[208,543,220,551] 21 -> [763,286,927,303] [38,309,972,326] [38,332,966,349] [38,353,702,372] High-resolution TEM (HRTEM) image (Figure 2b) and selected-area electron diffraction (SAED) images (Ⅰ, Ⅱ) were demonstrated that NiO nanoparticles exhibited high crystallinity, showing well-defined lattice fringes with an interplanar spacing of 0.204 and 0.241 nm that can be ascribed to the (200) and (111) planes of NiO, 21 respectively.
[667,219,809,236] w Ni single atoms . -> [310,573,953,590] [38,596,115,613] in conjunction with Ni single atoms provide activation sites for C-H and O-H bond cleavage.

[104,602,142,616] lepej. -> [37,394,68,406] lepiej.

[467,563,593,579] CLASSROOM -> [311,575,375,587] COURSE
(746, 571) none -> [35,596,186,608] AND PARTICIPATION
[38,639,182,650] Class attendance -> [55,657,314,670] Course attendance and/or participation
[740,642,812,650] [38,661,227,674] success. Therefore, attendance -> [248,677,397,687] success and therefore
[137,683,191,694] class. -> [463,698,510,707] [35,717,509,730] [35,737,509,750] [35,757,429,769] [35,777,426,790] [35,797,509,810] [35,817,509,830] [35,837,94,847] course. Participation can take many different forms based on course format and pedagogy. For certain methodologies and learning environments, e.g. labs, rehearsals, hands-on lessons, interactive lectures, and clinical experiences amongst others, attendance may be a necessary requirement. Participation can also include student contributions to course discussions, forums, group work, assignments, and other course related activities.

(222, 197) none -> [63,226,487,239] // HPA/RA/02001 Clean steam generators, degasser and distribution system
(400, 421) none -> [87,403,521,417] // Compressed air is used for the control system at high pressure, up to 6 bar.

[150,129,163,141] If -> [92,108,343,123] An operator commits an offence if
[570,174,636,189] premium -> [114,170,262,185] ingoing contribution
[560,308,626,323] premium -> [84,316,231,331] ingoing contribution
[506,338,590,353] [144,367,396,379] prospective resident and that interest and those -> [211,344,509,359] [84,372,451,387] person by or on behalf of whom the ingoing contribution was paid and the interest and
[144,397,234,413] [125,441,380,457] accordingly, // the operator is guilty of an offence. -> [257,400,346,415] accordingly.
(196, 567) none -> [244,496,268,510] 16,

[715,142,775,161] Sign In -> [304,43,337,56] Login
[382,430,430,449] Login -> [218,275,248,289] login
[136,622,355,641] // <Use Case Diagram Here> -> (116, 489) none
══════
*REQUIRED ACTION*: The entries above hold the needed span. Transcribe exactly the lines from the one with "[137,683,191,694] class. ->" to the one with "(222, 197) none", both included.

*ANSWER TO THE PROBLEM*:
[137,683,191,694] class. -> [463,698,510,707] [35,717,509,730] [35,737,509,750] [35,757,429,769] [35,777,426,790] [35,797,509,810] [35,817,509,830] [35,837,94,847] course. Participation can take many different forms based on course format and pedagogy. For certain methodologies and learning environments, e.g. labs, rehearsals, hands-on lessons, interactive lectures, and clinical experiences amongst others, attendance may be a necessary requirement. Participation can also include student contributions to course discussions, forums, group work, assignments, and other course related activities.

(222, 197) none -> [63,226,487,239] // HPA/RA/02001 Clean steam generators, degasser and distribution system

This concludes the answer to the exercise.